Top of Exercise text
A comeback victory against a ranked team is the best win of the year for the Heels

NCAA Basketball: Florida State at North Carolina Bob Donnan-USA TODAY Sports

Hey, that was fun! I’d ask for more of that from this team, but it seems like every time I ask or expect them to carry over a performance to their next game, they decide to not do that — and there’s no better example than me hoping that Louisville game marked a corner being turned leading into the Marquette stinker, and then me being convinced that goose egg was going to translate into a stomping by the Seminoles before the Heels willed themselves to an 8-point victory. For that reason, writing this article feels almost oxymoronic: how much can we learn from a team that refuses any definition or clarity? Is pointing out positive signs just an exercise in tempting fate? I’m trying, and mostly succeeding, to enjoy the feeling of a win against the #11 team in the country (coupling it with a Duke loss doesn’t hurt), but I do wish I could be more confident that the positives from this game might be something this team builds on as the season draws to a close. Let’s discuss them, and hope there’s something there:

1. Freshmen taking over

Many of us writers at Tar Heel Blog, both in our own Slack group and in various articles, have bemoaned this team’s lack of upperclassman leadership from people who we’d expected to provide it. Garrison Brooks is the most visible, and has drawn most of our ire because he was so good at it last year (not even getting into the play aspect of things), but that doesn’t excuse Andrew Platek or Leaky Black, both of whom have certainly played enough minutes in the ACC to be able to exert some authority over their teammates, and yet haven’t done so, waiting to be carried by their younger counterparts. For their part, the freshmen haven’t really played scared, but they have played young — they’ve given effort and fearlessness, but haven’t tried to collect their team and elevate the group intangibly so much as try to put things on their back, a feat for which none of them is ready.
Bottom of Exercise text
Top of Data extract
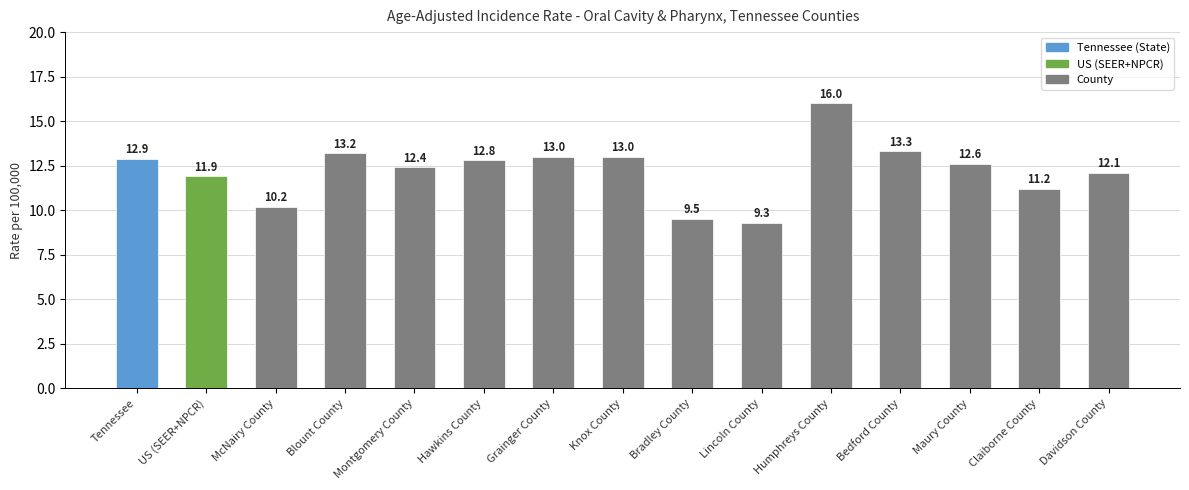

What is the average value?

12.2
Bottom of Data extract
- Work request
From the Tar Heels article, write out word for word the stretch from "Many of us writers" through "them is ready.".

- Solution to this exercise
Many of us writers at Tar Heel Blog, both in our own Slack group and in various articles, have bemoaned this team’s lack of upperclassman leadership from people who we’d expected to provide it. Garrison Brooks is the most visible, and has drawn most of our ire because he was so good at it last year (not even getting into the play aspect of things), but that doesn’t excuse Andrew Platek or Leaky Black, both of whom have certainly played enough minutes in the ACC to be able to exert some authority over their teammates, and yet haven’t done so, waiting to be carried by their younger counterparts. For their part, the freshmen haven’t really played scared, but they have played young — they’ve given effort and fearlessness, but haven’t tried to collect their team and elevate the group intangibly so much as try to put things on their back, a feat for which none of them is ready.